La mediocre regia di routine, ai livelli di CSI, annaspa in debito di fiato, riciclando trucchetti già vecchi ai tempi del “Silenzio degli innocenti”, come l’abusato montaggio alternato dell’irruzione della polizia e della vittima di turno, che alla fine ci farà scoprire (sorpresa, sorpresa...) che si tratta di due luoghi diversi.

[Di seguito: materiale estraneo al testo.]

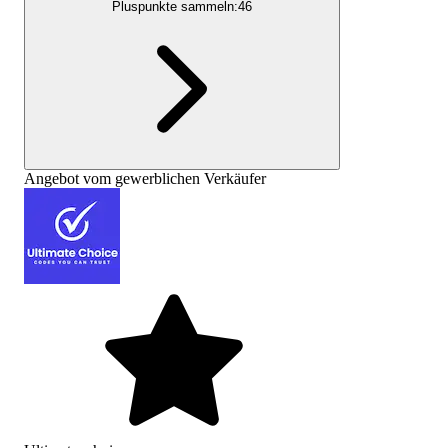
Pluspunkte sammeln:
46
Angebot vom gewerblichen Verkäufer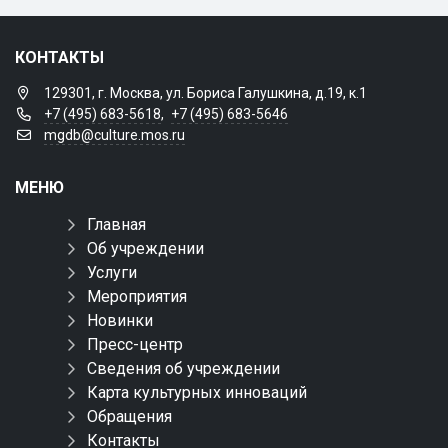
КОНТАКТЫ
129301, г. Москва, ул. Бориса Галушкина, д.19, к.1
+7 (495) 683-5618
,
+7 (495) 683-5646
mgdb@culture.mos.ru
МЕНЮ
Главная
Об учреждении
Услуги
Мероприятия
Новинки
Пресс-центр
Сведения об учреждении
Карта культурных инноваций
Обращения
Контакты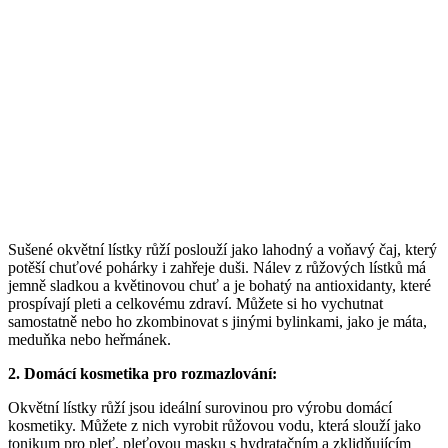
Sušené okvětní lístky růží poslouží jako lahodný a voňavý čaj, který
potěší chuťové pohárky i zahřeje duši. Nálev z růžových lístků má
jemně sladkou a květinovou chuť a je bohatý na antioxidanty, které
prospívají pleti a celkovému zdraví. Můžete si ho vychutnat
samostatně nebo ho zkombinovat s jinými bylinkami, jako je máta,
meduňka nebo heřmánek.
2. Domácí kosmetika pro rozmazlování:
Okvětní lístky růží jsou ideální surovinou pro výrobu domácí
kosmetiky. Můžete z nich vyrobit růžovou vodu, která slouží jako
tonikum pro pleť, pleťovou masku s hydratačním a zklidňujícím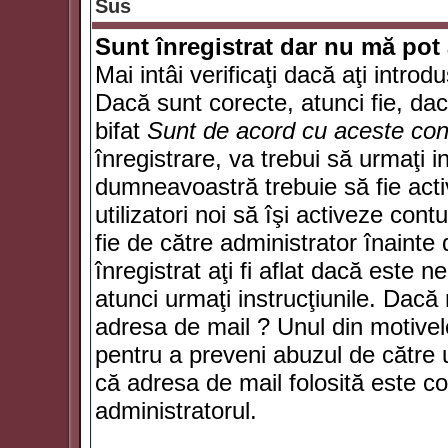
Sus
Sunt înregistrat dar nu mă pot 
Mai intâi verificaţi dacă aţi introd
Dacă sunt corecte, atunci fie, da
bifat
Sunt de acord cu aceste cond
înregistrare, va trebui să urmaţi in
dumneavoastră trebuie să fie activ
utilizatori noi să îşi activeze con
fie de către administrator înainte 
înregistrat aţi fi aflat dacă este 
atunci urmaţi instrucţiunile. Dacă 
adresa de mail ? Unul din motivel
pentru a preveni abuzul de către u
că adresa de mail folosită este co
administratorul.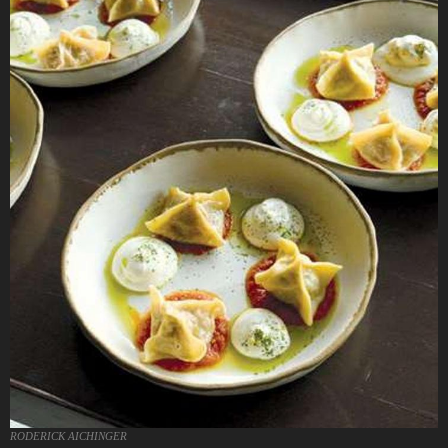
RODERICK AICHINGER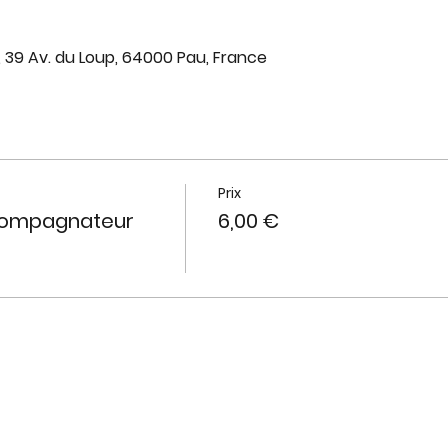
, 39 Av. du Loup, 64000 Pau, France
Prix
ccompagnateur
6,00 €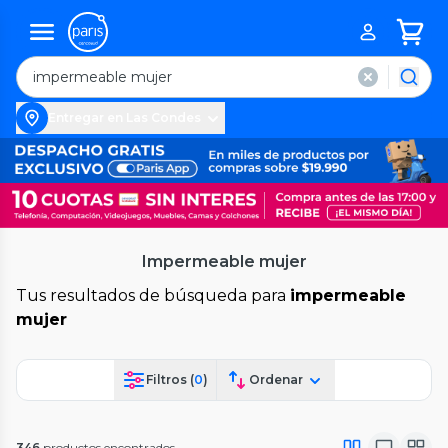
Entregar en Las Condes
Impermeable mujer
Tus resultados de búsqueda para
impermeable
mujer
Filtros (
0
)
Ordenar
346
productos encontrados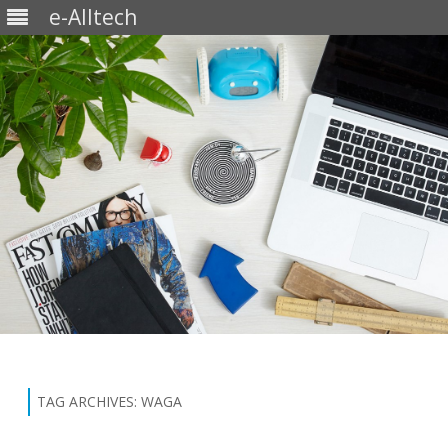
e-Alltech
Skip
to
content
TAG ARCHIVES:
WAGA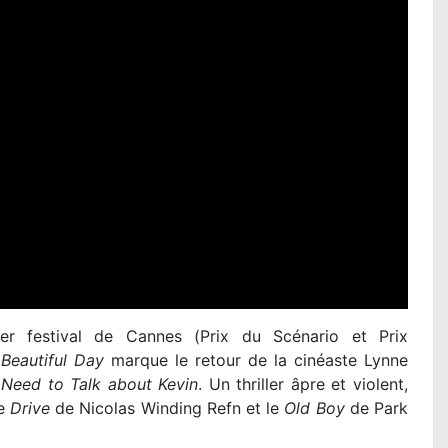
er festival de Cannes (
Prix du Scénario et Prix
Beautiful Day
marque le retour de la cinéaste Lynne
Need to Talk about Kevin
. Un thriller âpre et violent,
le
Drive
de Nicolas Winding Refn et le
Old Boy
de Park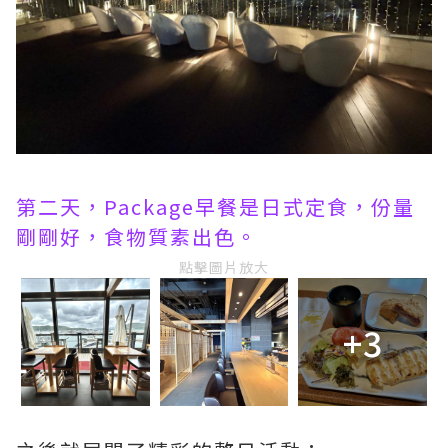
第二天，Package早餐是日式定食，份量
剛剛好，食物質素出色。
點擊圖片放大
+3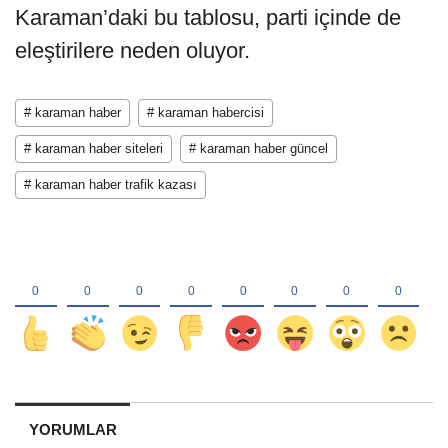
Karaman’daki bu tablosu, parti içinde de
eleştirilere neden oluyor.
# karaman haber
# karaman habercisi
# karaman haber siteleri
# karaman haber güncel
# karaman haber trafik kazası
YORUMLAR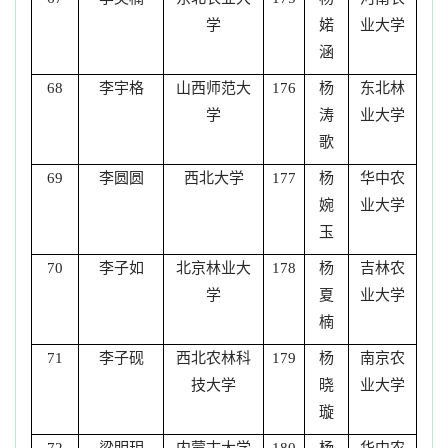
学
婼
业大学
涵
李宇格
山西师范大
杨
东北林
68
176
学
涛
业大学
歌
李圆圆
西北大学
杨
华中农
69
177
婉
业大学
玉
李子如
北京林业大
杨
吉林农
70
178
学
夏
业大学
楠
李子砚
西北农林科
杨
南京农
71
179
技大学
晓
业大学
璇
梁明玥
内蒙古大学
杨
华中农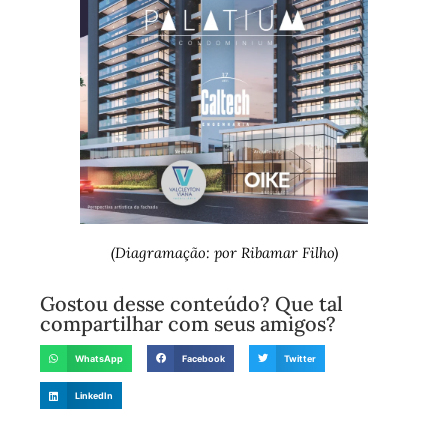
(Diagramação: por Ribamar Filho)
Gostou desse conteúdo? Que tal
compartilhar com seus amigos?
WhatsApp
Facebook
Twitter
LinkedIn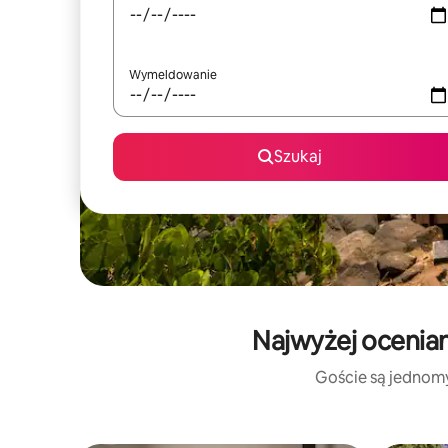
Wymeldowanie
Szukaj
Najwyżej ocenia
Goście są jednomyś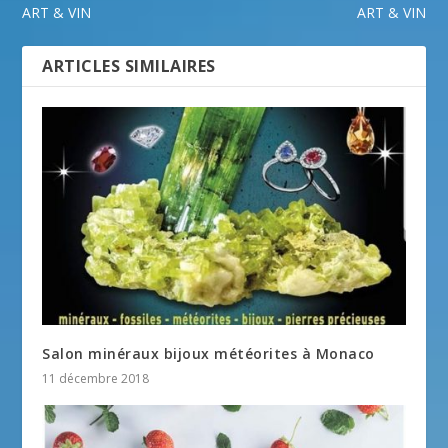
ART & VIN
ART & VIN
ARTICLES SIMILAIRES
Salon minéraux bijoux météorites à Monaco
11 décembre 2018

In questo pasticcio ipocrita dal sapore reazionario, si salva solo la sempre efficace Diane Lane, dimessa e con occhiaie perenni, mentre i cultori del pettegolezzo saranno appagati dal sapere che il personaggio di Griffin Dowd è interpretato dal figlio di Tom Hanks.
Ma la ciliegina sulla torta l’aggiunge il funzionario dell’FBI che, in conferenza stampa, dichiara: “La vittima è un buon americano. Uno di noi.”, frase rivelatoria dallo sconfortante sottotesto. Insomma, se non avete una “green card”, tenetevi pronti per un’eventuale “extraordinary rendition”: potrete essere torturati con tutti gli agi e nella massima libertà, anche perché, non essendo buoni americani, di voi non fregherà nulla a nessuno.